Plusieurs solutions étudiées pour dégager le ponton écroulé
Philippe D'Eaubonne, un fervent opposant au projet de déviation, affirme avoir signalé à plusieurs reprises la fragilité des structures. De son côté, le Conseil départemental de la Dordogne, gestionnaire de ces pontons, a déclaré le 17 février que la structure, désignée comme l'estacade du Pech, avait récemment été "renforcée dans le cadre des travaux de déconstruction en cours". Le département critique ce qu'il décrit comme "un acharnement des opposants".

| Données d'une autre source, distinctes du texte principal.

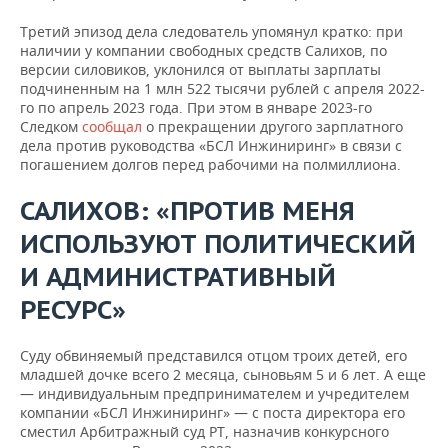
Третий эпизод дела следователь упомянул кратко: при
наличии у компании свободных средств Салихов, по
версии силовиков, уклонился от выплаты зарплаты
подчиненным на 1 млн 522 тысячи рублей с апреля 2022-
го по апрель 2023 года. При этом в январе 2023-го
Следком
сообщал
о прекращении другого зарплатного
дела против руководства «БСЛ Инжиниринг» в связи с
погашением долгов перед рабочими на полмиллиона.
САЛИХОВ: «ПРОТИВ МЕНЯ
ИСПОЛЬЗУЮТ ПОЛИТИЧЕСКИЙ
И АДМИНИСТРАТИВНЫЙ
РЕСУРС»
Суду обвиняемый представился отцом троих детей, его
младшей дочке всего 2 месяца, сыновьям 5 и 6 лет. А еще
— индивидуальным предпринимателем и учредителем
компании «БСЛ Инжиниринг» — с поста директора его
сместил Арбитражный суд РТ, назначив конкурсного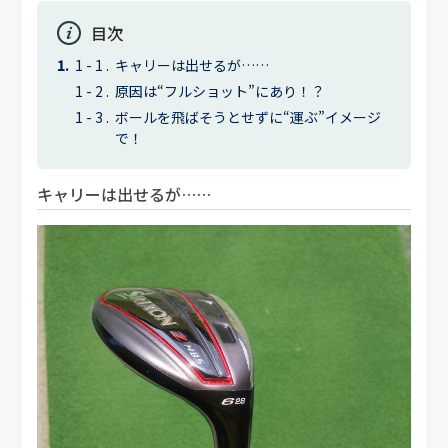
目次
キャリーは出せるが……
原因は“フルショット”にあり！？
ボールを飛ばそうとせずに“運ぶ”イメージ
で！
キャリーは出せるが……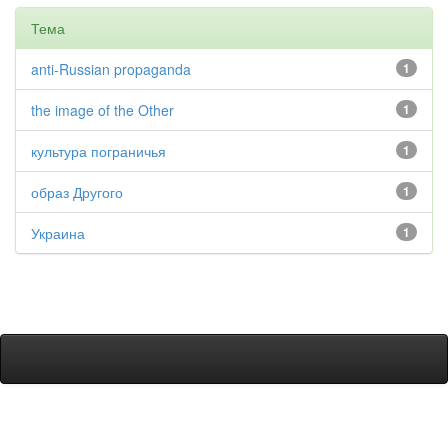
Тема
anti-Russian propaganda
1
the image of the Other
1
культура пограничья
1
образ Другого
1
Украина
1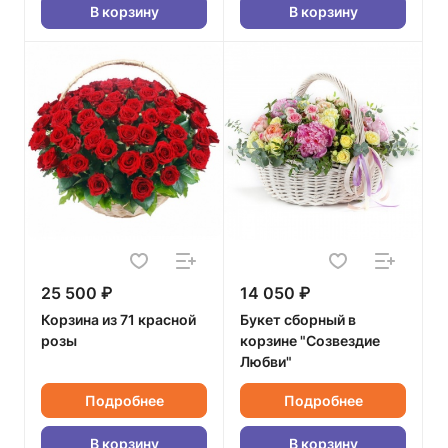
В корзину
В корзину
25 500 ₽
14 050 ₽
Корзина из 71 красной
Букет сборный в
розы
корзине "Созвездие
Любви"
Подробнее
Подробнее
В корзину
В корзину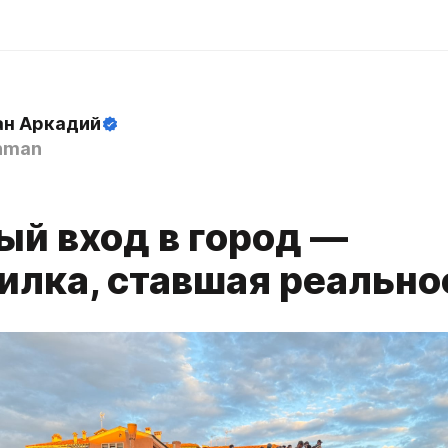
н Аркадий
hman
ый вход в город —
илка, ставшая реальн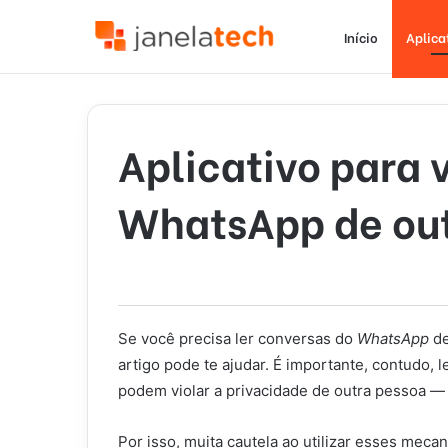
Início
Aplica
Aplicativo para 
WhatsApp de out
Se você precisa ler conversas do
WhatsApp
de
artigo pode te ajudar. É importante, contudo
podem violar a privacidade de outra pessoa — 
Por isso, muita cautela ao utilizar esses mec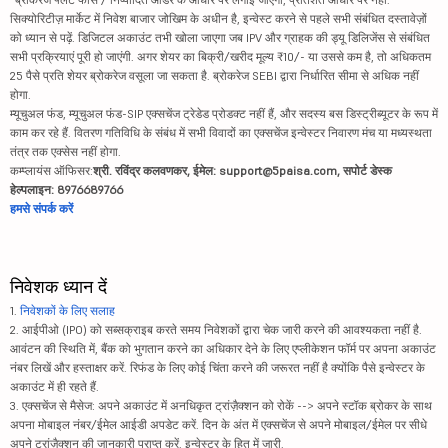
सिक्योरिटीज़ मार्केट में निवेश बाजार जोखिम के अधीन है, इन्वेस्ट करने से पहले सभी संबंधित दस्तावेज़ों
को ध्यान से पढ़ें. डिजिटल अकाउंट तभी खोला जाएगा जब IPV और ग्राहक की ड्यू डिलिजेंस से संबंधित
सभी प्रक्रियाएं पूरी हो जाएंगी. अगर शेयर का बिक्री/खरीद मूल्य ₹10/- या उससे कम है, तो अधिकतम
25 पैसे प्रति शेयर ब्रोकरेज वसूला जा सकता है. ब्रोकरेज SEBI द्वारा निर्धारित सीमा से अधिक नहीं
होगा.
म्यूचुअल फंड, म्यूचुअल फंड-SIP एक्सचेंज ट्रेडेड प्रोडक्ट नहीं हैं, और सदस्य बस डिस्ट्रीब्यूटर के रूप में
काम कर रहे हैं. वितरण गतिविधि के संबंध में सभी विवादों का एक्सचेंज इन्वेस्टर निवारण मंच या मध्यस्थता
तंत्र तक एक्सेस नहीं होगा.
कम्प्लायंस ऑफिसर:
श्री. रविंद्र कलवणकर, ईमेल: support@5paisa.com, सपोर्ट डेस्क
हेल्पलाइन: 8976689766
हमसे संपर्क करें
निवेशक ध्यान दें
1.
निवेशकों के लिए सलाह
2. आईपीओ (IPO) को सब्सक्राइब करते समय निवेशकों द्वारा चेक जारी करने की आवश्यकता नहीं है.
आवंटन की स्थिति में, बैंक को भुगतान करने का अधिकार देने के लिए एप्लीकेशन फॉर्म पर अपना अकाउंट
नंबर लिखें और हस्ताक्षर करें. रिफंड के लिए कोई चिंता करने की जरूरत नहीं है क्योंकि पैसे इन्वेस्टर के
अकाउंट में ही रहते हैं.
3. एक्सचेंज से मैसेज: अपने अकाउंट में अनधिकृत ट्रांज़ैक्शन को रोकें --> अपने स्टॉक ब्रोकर के साथ
अपना मोबाइल नंबर/ईमेल आईडी अपडेट करें. दिन के अंत में एक्सचेंज से अपने मोबाइल/ईमेल पर सीधे
अपने ट्रांज़ैक्शन की जानकारी प्राप्त करें. इन्वेस्टर के हित में जारी.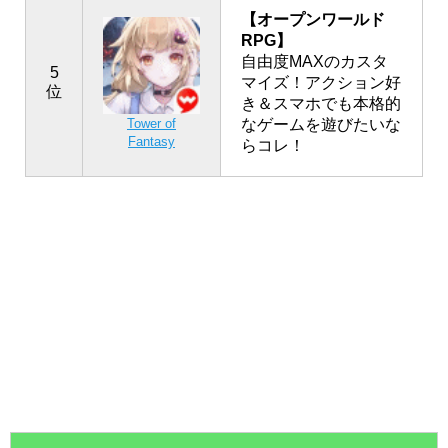
【オープンワールド
RPG】
自由度MAXのカスタ
5
マイズ！アクション好
位
き＆スマホでも本格的
なゲームを遊びたいな
Tower of
Fantasy
らコレ！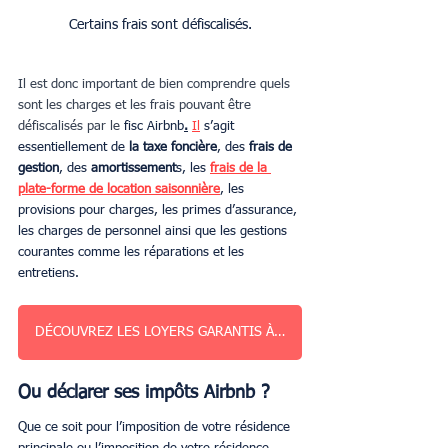
Certains frais sont défiscalisés.
Il est donc important de bien comprendre quels 
sont les charges et les frais pouvant être 
défiscalisés par le 
fisc Airbnb
.
Il
 s’agit 
essentiellement de 
la taxe foncière
, des
 frais de 
gestion
, des 
amortissement
s, les 
frais de la 
plate-forme de location saisonnière
, les 
provisions pour charges, les primes d’assurance, 
les charges de personnel ainsi que les gestions 
courantes comme les réparations et les 
entretiens.
DÉCOUVREZ LES LOYERS GARANTIS À PARIS
Ou déclarer ses impôts Airbnb ?
Que ce soit pour l’imposition de votre résidence 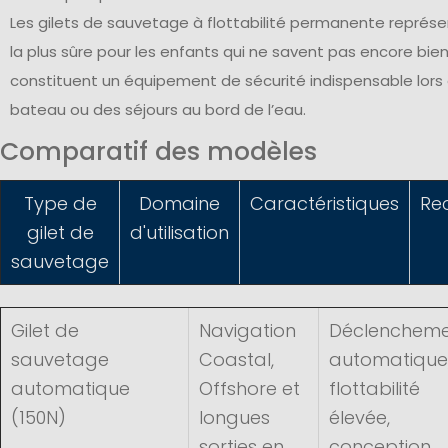
Les gilets de sauvetage à flottabilité permanente représe
la plus sûre pour les enfants qui ne savent pas encore bie
constituent un équipement de sécurité indispensable lors 
bateau ou des séjours au bord de l’eau.
Comparatif des modèles
Type de
Domaine
Caractéristiques
Re
gilet de
d'utilisation
sauvetage
Gilet de
Navigation
Déclenchem
sauvetage
Coastal,
automatique
automatique
Offshore et
flottabilité
(150N)
longues
élevée,
sorties en
conception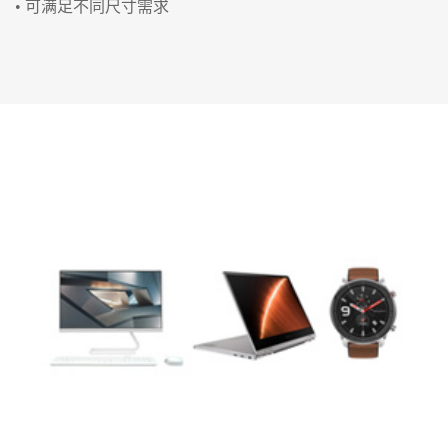
• 可满足不同尺寸需求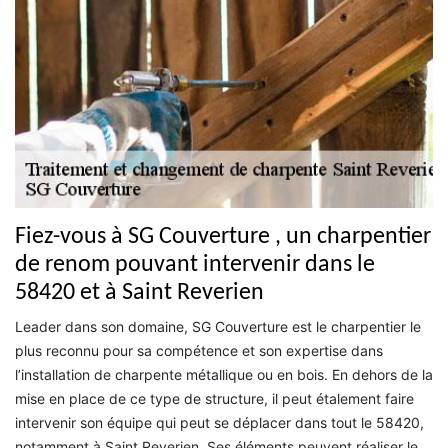
Fiez-vous à SG Couverture , un charpentier
de renom pouvant intervenir dans le
58420 et à Saint Reverien
Leader dans son domaine, SG Couverture est le charpentier le
plus reconnu pour sa compétence et son expertise dans
l’installation de charpente métallique ou en bois. En dehors de la
mise en place de ce type de structure, il peut étalement faire
intervenir son équipe qui peut se déplacer dans tout le 58420,
notamment à Saint Reverien. Ses éléments peuvent réaliser le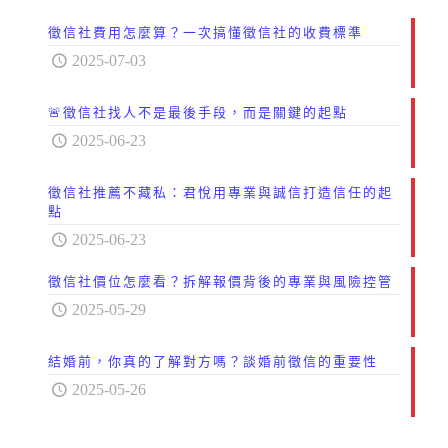
徵信社費用怎麼算？一次搞懂徵信社的收費標準
2025-07-03
🚨徵信社找人不是最後手段，而是關鍵的起點
2025-06-23
徵信社推薦不藏私：君悅用專業與誠信打造信任的起
點
2025-06-23
徵信社價位怎麼看？拆解報價背後的專業與風險控管
2025-05-29
結婚前，你真的了解對方嗎？談婚前徵信的重要性
2025-05-26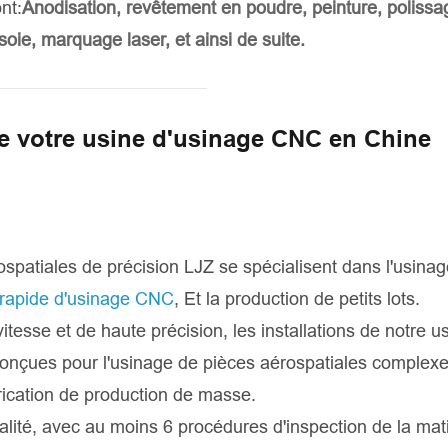
nt:
Anodisation, revêtement en poudre, peinture, polissa
soie, marquage laser, et ainsi de suite.
 votre usine d'usinage CNC en Chine
spatiales de précision LJZ se spécialisent dans l'usina
 rapide d'usinage CNC
, Et la production de petits lots.
sse et de haute précision, les installations de notre u
onçues pour l'usinage de pièces aérospatiales complexe
rication de production de masse.
lité, avec au moins 6 procédures d'inspection de la mat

Les autorités se penchent maintenant sur les mesures à prendre face à ce ponton effondré. Le Conseil départemental envisage plusieurs "solutions d'intervention" mais la prise de décision se fera en étroite collaboration avec le maître d'œuvre des travaux de démolition, ainsi qu'avec la préfecture, chargée de superviser les démarches de déconstruction. En outre, tous travaux effectués sur la rivière Dordogne nécessitent une autorisation des services de l'État. La prochaine phase de déconstruction est prévue pour l'été prochain, afin de préserver la faune et la flore de la région.